LCOS is also more likely to be misdiagnosed and inappropriately treated with an intralesional procedure because of overlap of its pathological characteristics with those of benign bone tumors [12]. Our patient was initially diagnosed with OF and underwent a resection procedure for benign tumors. However, 4 years and 8 months later, a clinically malignant tumor appeared, and OS was diagnosed following biopsy. Pathologically, during the three surgeries, Ki-67 changed from 2–3% to 15% and then to 40–50%. A previous study reported that all benign fibrous and fibroosseous lesions are negative for MDM2 and CDK4 [4]. In our case, MDM2 changed from a minor component to a positive one at the first enucleation. Based on these results, the initial diagnosis of OF was retrospectively corrected to a diagnosis of LCOS, and the tumor was finally diagnosed as dedifferentiated LCOS.
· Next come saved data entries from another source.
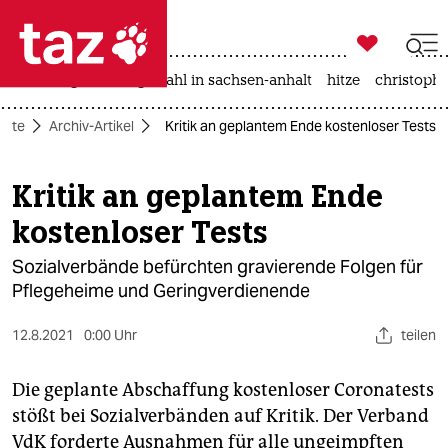

taz zahl ich
iran-krieg
landtagswahl in sachsen-anhalt
hitze
christophe

taz zahl ich
eite
Archiv-Artikel
Kritik an geplantem Ende kostenloser Tests
taz zahl ich
themen
Kritik an geplantem Ende
kostenloser Tests
politik
Sozialverbände befürchten gravierende Folgen für
öko
Pflegeheime und Geringverdienende
gesellschaft
12.8.2021
0:00 Uhr
teilen
kultur
Die geplante Abschaffung kostenloser Coronatests
sport
stößt bei Sozialverbänden auf Kritik. Der Verband
VdK forderte Ausnahmen für alle ungeimpften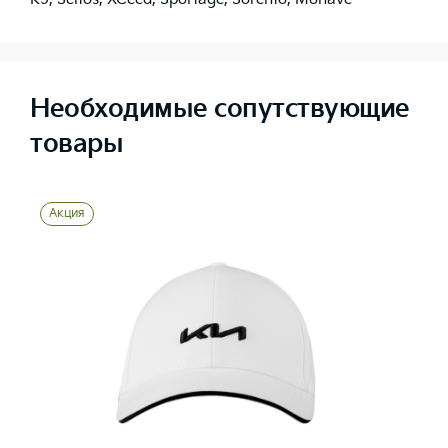
Необходимые сопутствующие
товары
Акция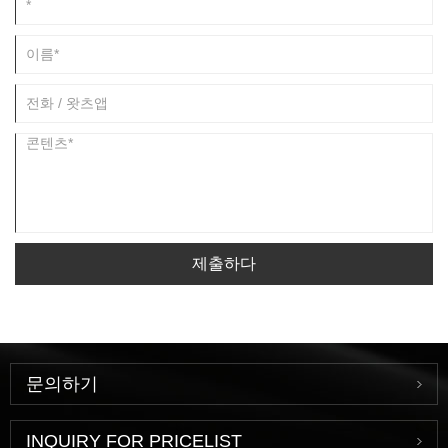
제출하다
문의하기
INQUIRY FOR PRICELIST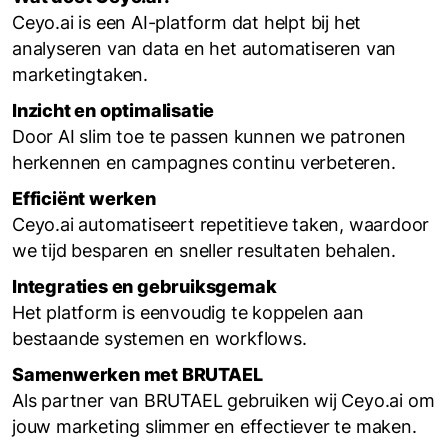
Ceyo.ai is een AI-platform dat helpt bij het
analyseren van data en het automatiseren van
marketingtaken.
Inzicht en optimalisatie
Door AI slim toe te passen kunnen we patronen
herkennen en campagnes continu verbeteren.
Efficiënt werken
Ceyo.ai automatiseert repetitieve taken, waardoor
we tijd besparen en sneller resultaten behalen.
Integraties en gebruiksgemak
Het platform is eenvoudig te koppelen aan
bestaande systemen en workflows.
Samenwerken met BRUTAEL
Als partner van BRUTAEL gebruiken wij Ceyo.ai om
jouw marketing slimmer en effectiever te maken.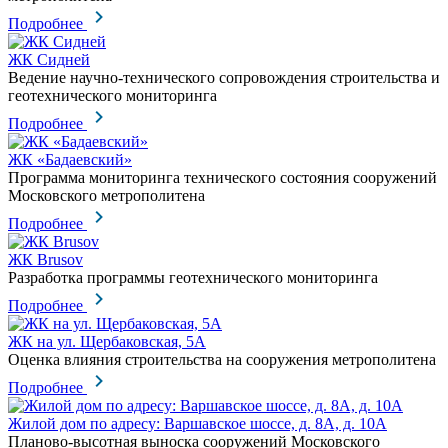
Подробнее
ЖК Сидней
Ведение научно-технического сопровождения строительства и
геотехнического мониторинга
Подробнее
ЖК «Бадаевский»
Программа мониторинга технического состояния сооружений
Московского метрополитена
Подробнее
ЖК Brusov
Разработка программы геотехнического мониторинга
Подробнее
ЖК на ул. Щербаковская, 5А
Оценка влияния строительства на сооружения метрополитена
Подробнее
Жилой дом по адресу: Варшавское шоссе, д. 8А, д. 10А
Планово-высотная выноска сооружений Московского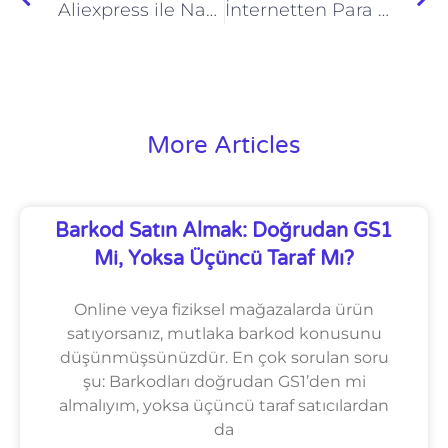
Aliexpress ile Nasıl Para Kazanılır? Aliexpress’de Harcadıkça Para Kazanın
İnternetten Para Kazanmak İstiyorum. Helal Para Kazanmanın Yolları. Ekstra gelir elde etmek
More Articles
Barkod Satın Almak: Doğrudan GS1
Mi, Yoksa Üçüncü Taraf Mı?
Online veya fiziksel mağazalarda ürün
satıyorsanız, mutlaka barkod konusunu
düşünmüşsünüzdür. En çok sorulan soru
şu: Barkodları doğrudan GS1’den mi
almalıyım, yoksa üçüncü taraf satıcılardan
da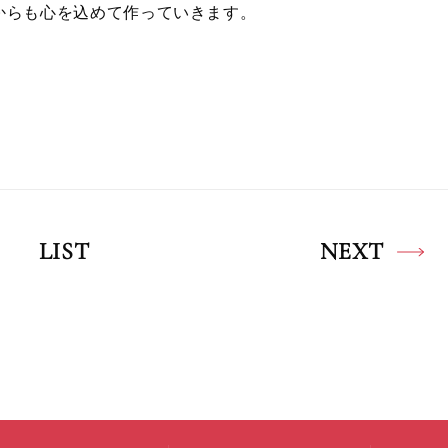
からも心を込めて作っていきます。
LIST
NEXT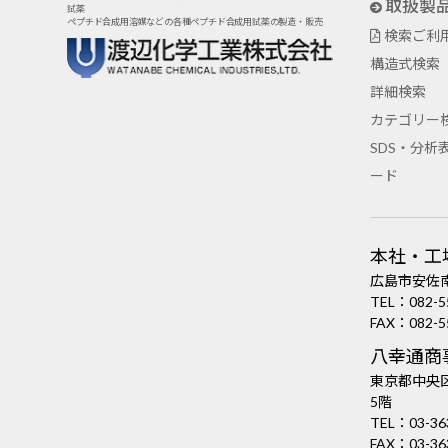
取扱製
試薬
ペプチド合成用溶媒などの各種ペプチド合成用試薬の製造・販売
検索ご利
構造式検索
詳細検索
カテゴリー
SDS・分析
ード
本社・工
広島市安佐南
TEL：
082-5
FAX：082-5
八幸通商
東京都中央区
5階
TEL：
03-36
FAX：03-36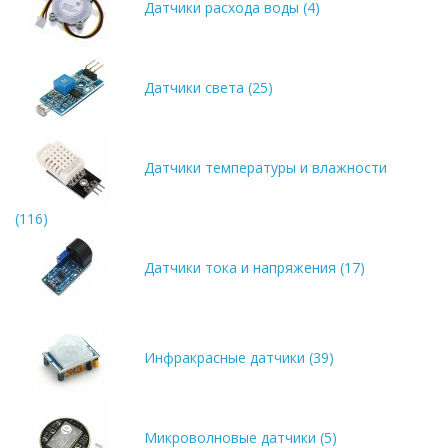
Датчики расхода воды (4)
Датчики света (25)
Датчики температуры и влажности
(116)
Датчики тока и напряжения (17)
Инфракрасные датчики (39)
Микроволновые датчики (5)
Dujardin et al. reported that MDM2 and/or CDK4 immunoreactivity was present in 89% of LGOS specimens. Although dedifferentiated LGOS and conventional high-grade OS involve different oncogeneses, they share histological features. Therefore, dedifferentiated LGOS is histologically indistinguishable from conventional OS. MDM2 and CDK4 are also markers for distinguishing between dedifferentiated LGOS and conventional high-grade OSs [4]. Although the prognosis of LGOS is excellent, with 5-year survival rates of 90% with complete resection, in cases of dedifferentiated LGOS, chemotherapy is administered, and the prognosis is similar to that of conventional OS [6]. Toki et al. compared dedifferentiated LGOS with conventional OS, and the 5-year overall survival rates in the dedifferentiated and conventional OS groups were 85.7% and 77.1%, respectively. Dedifferentiated LGOS had a poorer response to a standard chemotherapy regimen than conventional OS, while the clinical outcomes were not markedly different [13]. The prognosis of dedifferentiated LGOS is associated with the timing of synchronous or metachronous dedifferentiation, or the histological amount of dedifferentiated areas remains. Low-grade components are inherently resistant to chemotherapy [13]. Therefore, standard chemotherapy may not be effective for dedifferentiated LGOS. Although our patient did not receive chemotherapy because of her refusal, there was no recurrence or lung metastasis 3 years after the final surgery.

Conflicts of Interest

There are no conflicts of interest regarding the case presented in this report.